Abstract
Background
Lurasidone is once a day oral medication, which could be administered any time of the day, but the relationship between the timing of administration and the risk of developing adverse events has not been systematically evaluated.
The purpose of this study was to examine whether there is a difference in the risk of adverse events between lurasidone administration in the morning and at night in the treatment of adult schizophrenia.
Methods
Randomized placebo-controlled trials (RCTs) of lurasidone in adults with acute exacerbation of schizophrenia were analyzed for the incidence of akathisia, somnolence, and nausea.

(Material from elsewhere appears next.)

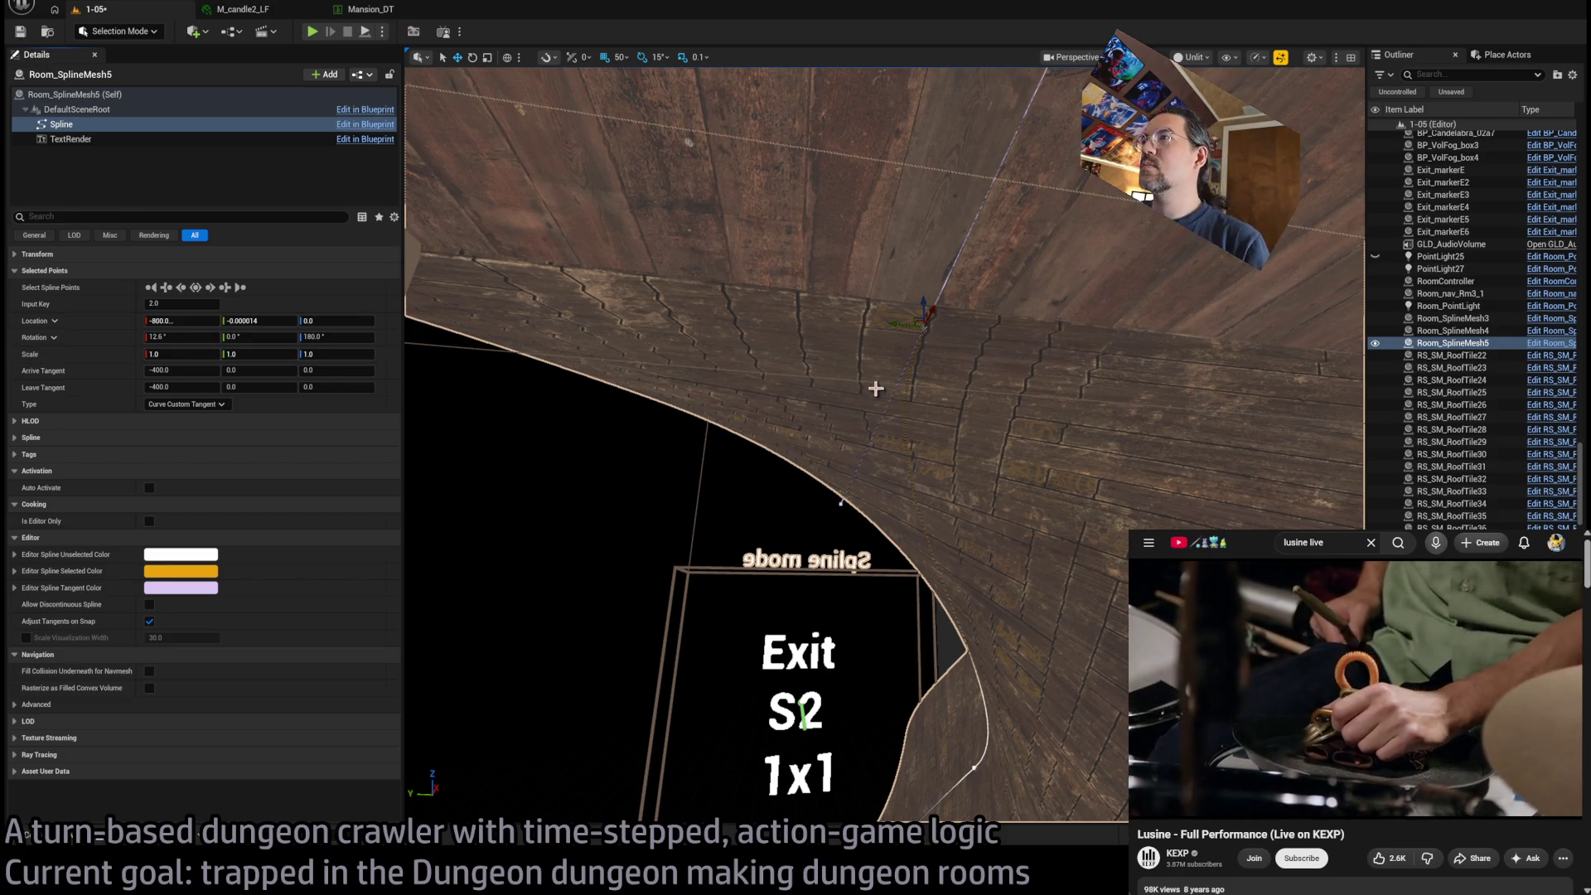
click(163, 337)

We compared the risk of each adverse event and the risk differences (RDs) for each lurasidone dose versus placebo in patients taking lurasidone in the morning (AM dosing group) and those taking lurasidone at night (PM dosing group).
Results
Nine RCTs were included in the analysis (six RCTs with AM dosing and three RCTs with PM dosing). In the AM dosing group, lurasidone doses of 20, 40, 80, and 120 mg/day were evaluated, and in the PM dosing group, lurasidone doses of 20, 40, 80, and 160 mg/day were evaluated.
The risk of akathisia increased in a dose-dependent manner in AM dosing group, this tendency, however, was not observed in PM dosing group. In addition, RD tended to be larger in AM dosing group than in PM dosing group at the same dose [AM dosing group: 20 mg/day=-4.1%, no significantly different from placebo (ns); 40 mg/day=7.1%, p<0.001; 80 mg/day=9.1%, p<0.001; 120 mg/day=20.3%, p<0.001, PM dosing group: 20 mg/day=3.2%, ns; 40 mg/day=2.3%, ns; 80 mg/day=8,7%, p<0.001; 160 mg/day=6.5%, p<0.01].
Similarly, the risk of somnolence increased in a dose-dependent manner in AM dosing group, however, this tendency was not clearly observed in PM dosing group. RD tended to be larger in AM dosing group than in PM dosing group at the same dose (AM dosing group: 20 mg/day=0.1%, ns; 40 mg/day=3.6%, p<0.05; 80 mg/day=4.9%, p<0.01; 120 mg/day=9.3%, p<0.001, PM dosing group: 20 mg/day=-0.4%, ns; 40 mg/day=2.8%, p<0.05: 80 mg/day=0.2%, ns; 160 mg/day=5.8%, p<0.05).
There was no clear dose-dependent trend associated with nausea and RD was similar between AM and PM dosing group (AM dosing group: 20 mg/day=0.2% ns; 40 mg/day=3.8%, p<0.05; 80 mg/day=3.8%, ns; 120 mg/day=6.6%, ns, PM dosing group: 20 mg/day=-1.6%, ns; 40 mg/day=-1.7%, ns; 80 mg/day=5.5%, p<0.01; 160 mg/day=2.8%, ns).
Discussion
The risk of adverse events in the treatment of schizophrenia with lurasidone can vary depending on the timing of administration. In particular, for akathisia and somnolence, the incidence risks were reduced when lurasidone was administered in PM. Unlike with AM administration, the dose-dependence in the risks of these adverse events were not observed in lurasidone PM administration.
The timing of lurasidone administration could be considered in effort to minimize potential adverse events.
S5. DOES THE TIME OF DRUG ADMINISTRATION ALTER THE ADVERSE EVENT RISK OF LURASIDONE?